Easton Havoc.  It's supposed to be suited for freeride/all mountain type of riding, so hopefully it holds up.  I got it for a pretty good price too... :beer:


----------



## WoodCore (Jul 21, 2010)

bvibert said:


> Gonna try to get out for a ride Friday.



Sounds good to me!


----------



## o3jeff (Jul 22, 2010)

Gonna try to make pending how the bike handles todays(make sure it still mechanically sound!)so we can tear up those trails on our matching bikes!


----------



## WoodCore (Jul 22, 2010)

I'm out! My Brother is in town and I'm gonna hang with him and the family..... Have fun with the hard tails boys......


----------



## bvibert (Jul 22, 2010)

Enjoy the family time WC!


----------



## o3jeff (Jul 22, 2010)

Post still due to be delivered tomorrow? I'm in. Didn't get to take my bike out on the trails today but performed flawlessly around the neighborhood!

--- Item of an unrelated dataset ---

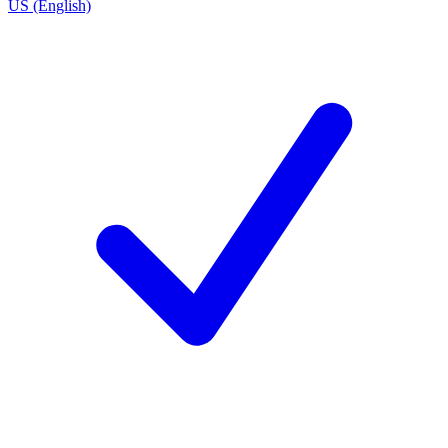
US (English)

Bri, do you have a schrader tube? Just need to borrow it to put in my pack in case I have a flat. If not I'll try to pick one up somewhere tomorrow since I hate to just rely on my patch kit.


----------



## bvibert (Jul 22, 2010)

I don't think I have any schrader tubes left.  I'd offer you a presta to throw in your pack (it would work just fine in a schrader rim), but I'm runnin low on those too.  I put holes in both of my spares that I used to 'repair' my seat post last ride. :-?

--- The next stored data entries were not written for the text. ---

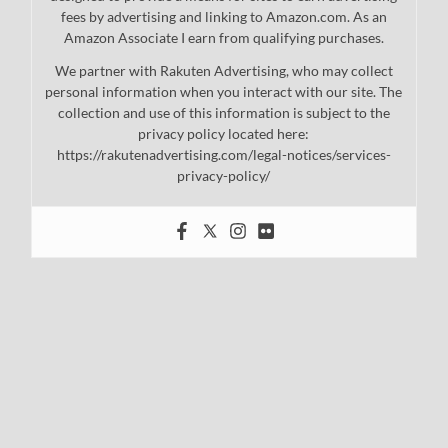
fees by advertising and linking to Amazon.com. As an
Amazon Associate I earn from qualifying purchases.
We partner with Rakuten Advertising, who may collect
personal information when you interact with our site. The
collection and use of this information is subject to the
privacy policy located here:
https://rakutenadvertising.com/legal-notices/services-
privacy-policy/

The seatpost is still due tomorrow, it's sitting in Granby CT right now so I don't see why it wouldn't get here...


----------



## severine (Jul 23, 2010)

bvibert said:


> I don't think I have any schrader tubes left.  I'd offer you a presta to throw in your pack (it would work just fine in a schrader rim), but I'm runnin low on those too.  I put holes in both of my spares that I used to 'repair' my seat post last ride. :-?
> 
> The seatpost is still due tomorrow, it's sitting in Granby CT right now so I don't see why it wouldn't get here...



Would that be one of the tubes you gave me? If so, you're welcome to it, Jeff.


----------



## o3jeff (Jul 23, 2010)

I have plenty of presta ones in my pack!

We'll just have to keep an eye on the weather


----------



## bvibert (Jul 23, 2010)

Presta tubes will work just fine Jeff, that's what I've been using in my schrader wheels.


----------



## o3jeff (Jul 23, 2010)

bvibert said:


> Presta tubes will work just fine Jeff, that's what I've been using in my schrader wheels.



Thanks, I just can't afford to loose any performance on that bike!


----------



## bvibert (Jul 23, 2010)

Weather isn't looking good for this tonight.  It's raining hard here now, and the radar doesn't show any chance of it stopping any time soon.  Unless it somehow changes for the better soon I'm calling off the ride tonight. :smash:


----------



## o3jeff (Jul 23, 2010)

Makes sense. It's been drizzling here in Manchester for the past 2 hours, about 15 minutes ago it turned to a heavy rain.


----------